▶ **PAGE EXTRACT**
*-*-*
Prom prices push seniors into panic


Artwork by Madison Meyer

Scanning through the barrage of glittery and bright colored Prom dresses, senior Julia Wilbert shrieks with joy at the thought of going to her fourth Prom with a new dress. For many families, the price of Prom and the time dedicated to finding the perfect selection is unbearable.

“Last year I couldn’t get a Prom dress because my grandma was in the hospital and I couldn’t afford it. So this year being able to choose my Prom dress was so important to me,” Wilbert said.

Boys understand that Prom is a huge deal for their female counterparts. “Years later they are going to show pictures to their daughters, they don’t want to have a bad dress,” senior Isaiah Speller-Martin said.

“Girls stress a lot about their dresses, but they always seem to be proud of their dresses. I personally love my tux, I am really into wearing them on special occasions, I spent $190 on my rental,” senior Jonathan Kolson said.

Junior Molly Exter agrees. “Prom is important because it’s a once in a lifetime thing, but some girls go a little overboard,” Exter said.

Prom is considered a right of passage for high school seniors, but not everybody wants to go over-the-top for the big night.

“The whole process is overrated. I don’t really care that much if people are wearing the same dress,” senior Paige Tyler said. “It’s not about the dress, it’s about the night.” Tyler said that she spent around $200 for the night.

Tyler isn’t alone, as Prom can come with a pretty hefty price tag. According to a Patriot survey, a majority of this year’s senior girls said their dresses alone  cost anywhere from $100-$500, and it took them 1-5 hours to find it. Although dress stores are becoming more competitive with their prices to keep up with more convenient online counterpart, 32.26 percent of girls bought their dresses online.
*-*-*
▶ **PROVIDED MATERIAL**
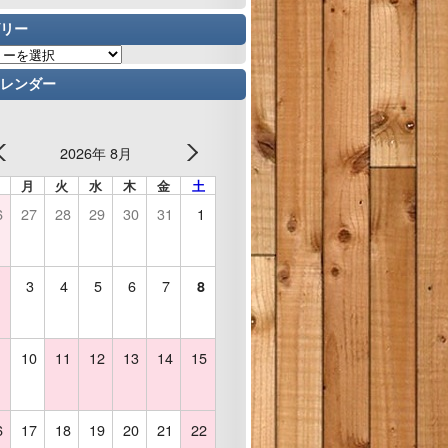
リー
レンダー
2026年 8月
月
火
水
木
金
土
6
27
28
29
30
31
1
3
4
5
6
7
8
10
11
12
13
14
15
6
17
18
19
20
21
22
*-*-*
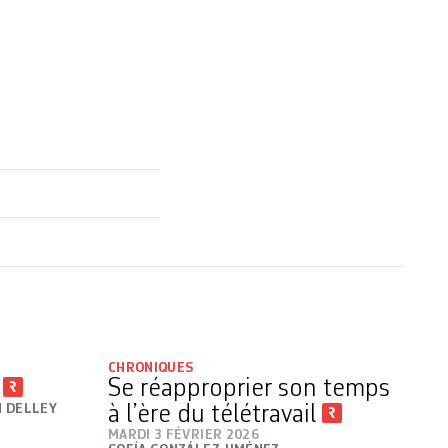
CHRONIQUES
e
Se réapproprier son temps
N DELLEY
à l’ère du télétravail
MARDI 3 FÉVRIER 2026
*-*-*
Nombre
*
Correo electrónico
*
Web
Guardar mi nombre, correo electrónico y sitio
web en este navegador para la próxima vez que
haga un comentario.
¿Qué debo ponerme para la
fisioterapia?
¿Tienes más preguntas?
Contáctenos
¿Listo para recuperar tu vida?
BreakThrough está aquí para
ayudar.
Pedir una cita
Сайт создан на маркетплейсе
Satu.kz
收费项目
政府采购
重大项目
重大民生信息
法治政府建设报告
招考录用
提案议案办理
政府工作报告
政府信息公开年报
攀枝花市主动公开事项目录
*-*-*
▶ **TASK REQUIREMENTS**
**1)** From the prom prices article, echo the text between "Artwork by Madison" and "selection is unbearable.", inclusive.
**2)** According to the prom prices article, what percentage of girls bought their dresses online?

▶ **OUTPUTS FOR THE TASKS**
**1)**
Artwork by Madison Meyer

Scanning through the barrage of glittery and bright colored Prom dresses, senior Julia Wilbert shrieks with joy at the thought of going to her fourth Prom with a new dress. For many families, the price of Prom and the time dedicated to finding the perfect selection is unbearable.

**2)** 32.26 percent